Neale held that gaze with all his power—dominant, masterful, masculine. He repeated what he had said.
Then it became a wonderful and terrible sight to watch her, to divine in some little way the dark and awful state of her mind. The lines, the tenseness, the shade, the age faded out of her face; the deep-set frown smoothed itself out of her brow and it became young. Neale saw those staring eyes fix upon his; he realized a dull, opaque blackness of horror, hideous veils let down over the windows of a soul, images of hell limned forever on a mind. Then that film, that unseeing cold thing, like the shade of sleep or of death, passed from her eyes.

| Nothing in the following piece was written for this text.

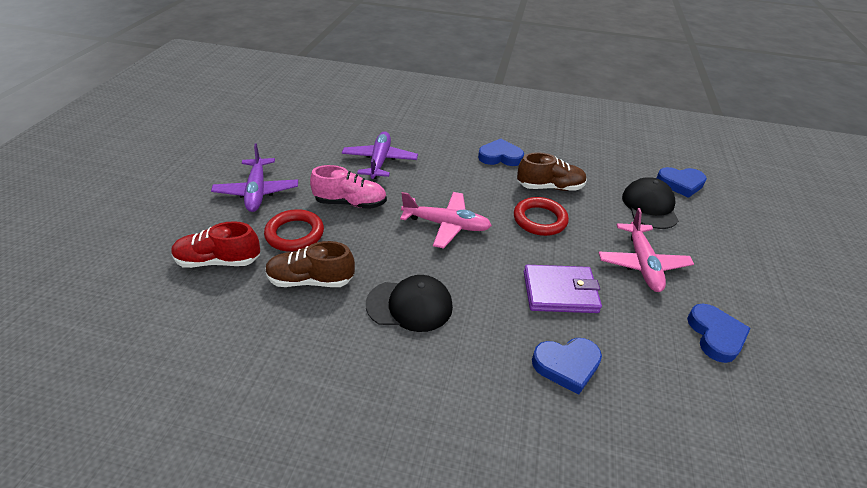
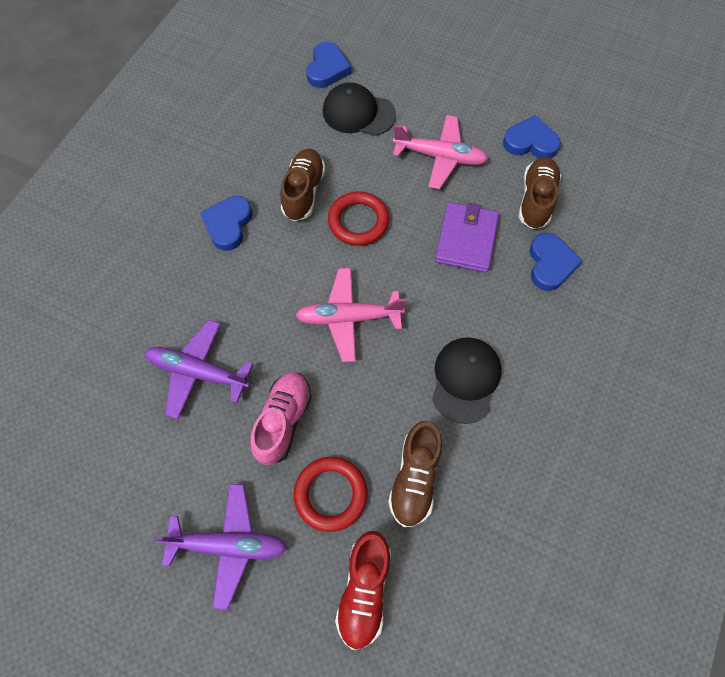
camera: 75 degrees left, 25 degrees up
pink plane [400,192,492,249] -> pink plane turned 120 degrees counterclockwise [295,268,406,362]
none -> brown shoe [518,157,561,229]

Now they suddenly were alive, great dark-violet gulfs, full of shadows, dilating, changing into exquisite and beautiful lights.
“I’m a white man!” he said, tensely. “You’re saved! The Indians are gone!”
She understood him. She realized the meaning of his words. Then, with a low, agonized, and broken cry she shut her eyes tight and reached blindly out with both hands; she screamed aloud. Shock claimed her again. Horror and fear convulsed her, and it must have been fear that was uppermost. She clutched Neale with fingers of steel, in a grip he could not have loosened without breaking her bones.
“Red, you saw—she was right in her mind for a moment—you saw?” burst out Neale.
“Shore I saw. She’s only scared now,” replied King. “It must hev been hell fer her.”
At this juncture Slingerland came riding up to them. “Did she come around?” he inquired, curiously gazing at the girl as she clung to Neale.
“Yes, for a moment,” replied Neale.
“Wal, thet’s good.... I caught up with Dillon. Told him. He was mighty glad we found her. Cussed his troopers some. Said he’d explain your absence, an’ we could send over fer anythin’.”